--- Aim 1 ---
Lay out the part of the rows below that opens with the line containing "pink circle at" and runs through the final row as a Markdown table. Use the columns Number and Row Text, and omit blank lines.

--- Document excerpt ---
>>>>

Friday, 17 October 2014

The Thirteen Moons and the Wheel of the Year

 I have steadily been working away on the Oracle deck.
This project has become intensely personal since it began. There was no 'dipping my toes in the water' with it, but instead I have been plunged deep into the waters of Myth, and Journeying, and Soul Searching. If I had known quite how rough those waters would be at times, I'm not entirely sure I would have taken the plunge, but it's been pretty amazing too, so I'm just sort of hanging on in there at the moment!


When I was first shown the deck, in dream, it was very clearly set out, in 3 layers, or subsets. The first of these is the Thirteen Moons.

 Each Moon card represents a full moon within the year, with the first moon (the Quiet Moon) being the one that falls immediately after the Winter Solstice, the start of the old year. Each moon also has an associated tree/shrub. (Although these are similar to those used in the Celtic Tree calendar as set out by Robert Graves, and also have similarities to the names used in other cultures and localities, it is not an identical list, as I am working very much with my own landscape of Dartmoor, and in my meditation and journeying, the ones I have used are the most appropriate for me)
In order, they run:
Quiet Moon : Pine (Dec/Jan)
Rising Moon: Birch (Jan/Feb)
Travellers Moon: Rowan (Feb/March)
Birth Moon: Blackthorn (March/ April)
Potent Moon: Oak (April/May)
Water Moon: Willow (May/June)
Spiral Moon: Honeysuckle (June /July)
Weavers Moon: Heather/Whortle (July/August)
Harvest Moon: Apple (August/September)
Hearth Moon: Hazel (September/October)
Blood Moon: Holly (October/ November)
Cold Moon: Ivy (November/ December)
The 13th Moon, the Singing Moon: Elder, does not fall in every year, and when it does, it comes between the Hearth Moon and the Blood Moon.

   Essentially I am trying to capture the energy and atmosphere of each full moon, and it feels really important that I paint them at the actual time of the full moon. (I missed the Weavers Moon this summer, being too too busy, and will now have to wait until next year to get that one right). I don't usually know the meaning of the card much in advance - I may have an idea, but the real meaning comes as I work on the painting.



 This painting, the Lammas one, happened exactly like that. It was slow and tricky to do. I meditated on it before hand, and clearly saw the elements needed for the card. But I scribbled around with them for several days, trying to get them into a pleasing format which also represented 'abundance' which is what I generally associate Lammas with. It just wasn't coming. In the end, I went with the image in my head (the final design for the painting above) grumbling away to myself as I did so, because it didn't really seem to represent abundance at all. As I worked it, the word that kept popping into my head, however much I tried to dismiss it, was 'implacable'. And so there it is. As usual, the card showed me it's real meaning as I worked it. 'Implacability'.


The next card is one of the 13 moons. This is the Harvest Moon, which fell on the 8-9th of September this year. I stuck with the traditional name of Harvest Moon for this one, as that is what it is usually called, certainly here on my patch of Dartmoor, but actually, in my head, this one is called something else.

<<<<

--- Aim 2 ---
Proceed with the post on the Thirteen Moons and the Wheel of the Year from the point at which it stops.

--- Data for this task ---
>>>>

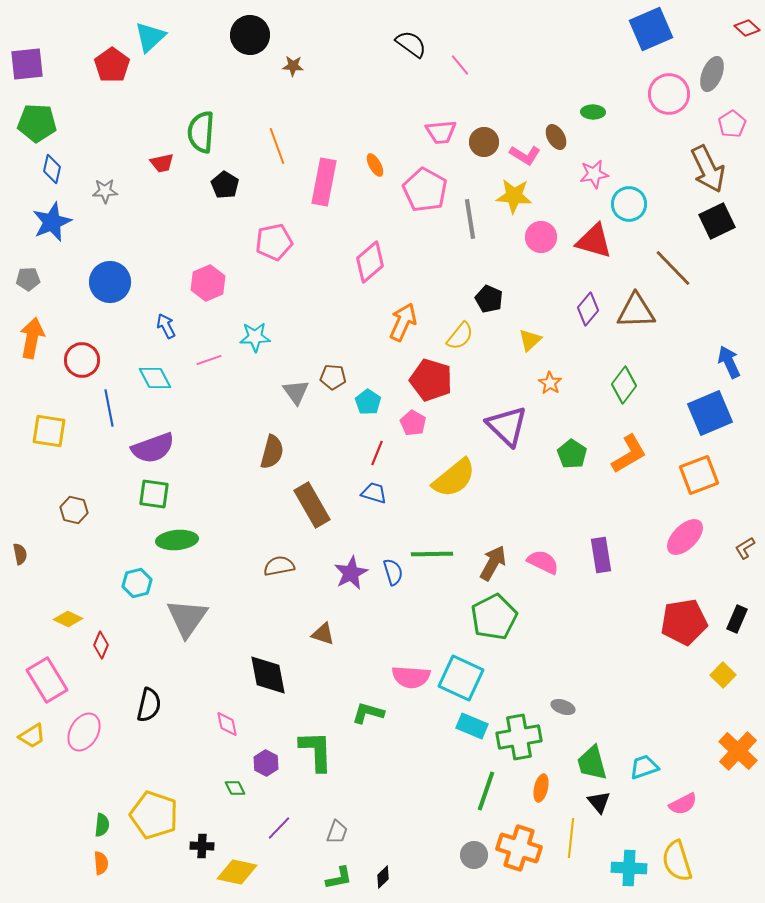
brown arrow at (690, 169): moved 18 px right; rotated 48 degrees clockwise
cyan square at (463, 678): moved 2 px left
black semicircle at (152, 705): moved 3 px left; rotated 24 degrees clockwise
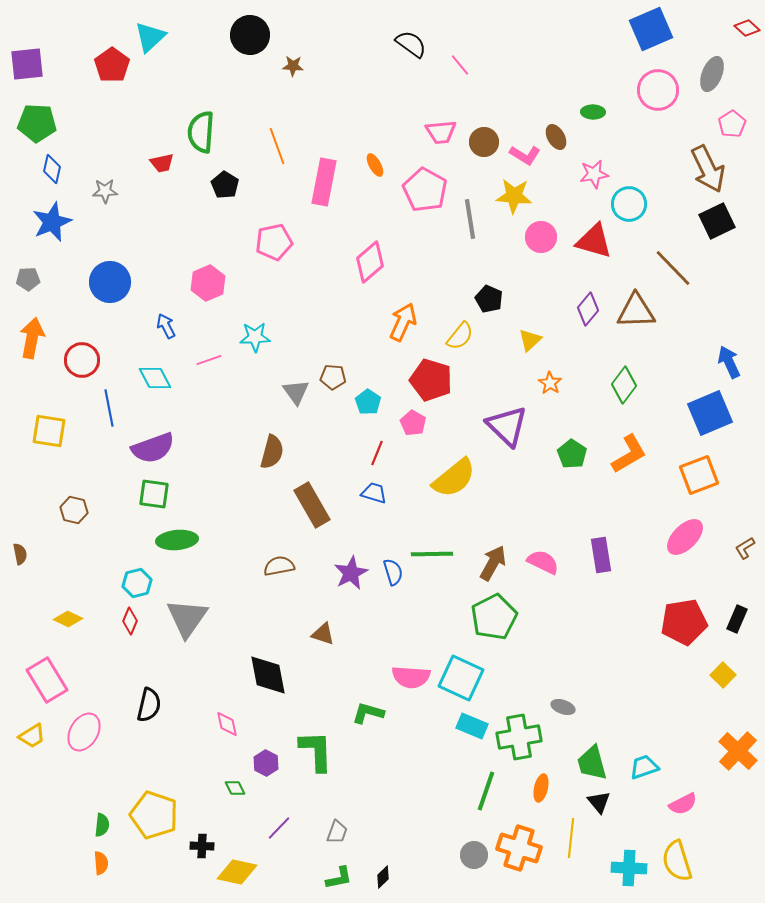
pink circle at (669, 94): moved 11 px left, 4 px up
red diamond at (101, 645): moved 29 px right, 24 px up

<<<<

--- Expected output 1 ---
| Number | Row Text |
|---|---|
| 1 | pink circle at (669, 94): moved 11 px left, 4 px up |
| 2 | red diamond at (101, 645): moved 29 px right, 24 px up |

--- Expected output 2 ---
This is the Witch Moon.
This, for me, is perhaps the most magical point in the year. Of all the turning points in the year, this is the one that calls loudest to me. I can feel it, REALLY feel it  - in my body, and my heart and my soul. It is as if there is a momentary pause in the cycle of the year, as if everything is held in balance for a few days, before the wheel rolls on. Maybe it is simply because mid - September is a time of plenty - harvests are mostly in, the hedgerows are full of berries, the living is easy for a brief moment at the beginning of Autumn, and so perhaps it is just that there is finally a breathing space, a time to be still and listen. Even in a busy 21st century life I feel that, and how much more so must it have been for our ancestors? It is a time of edges, and that is where magic is found most easily. In liminal places and times, it is easy to slip between the edges.
In regards to the card, it means it is a time to cross thresholds and embrace transformation.

 

As well as the 13 Moon cards, there is a subset of Wheel Cards, representing the 8 major points in the Wheel of The Year.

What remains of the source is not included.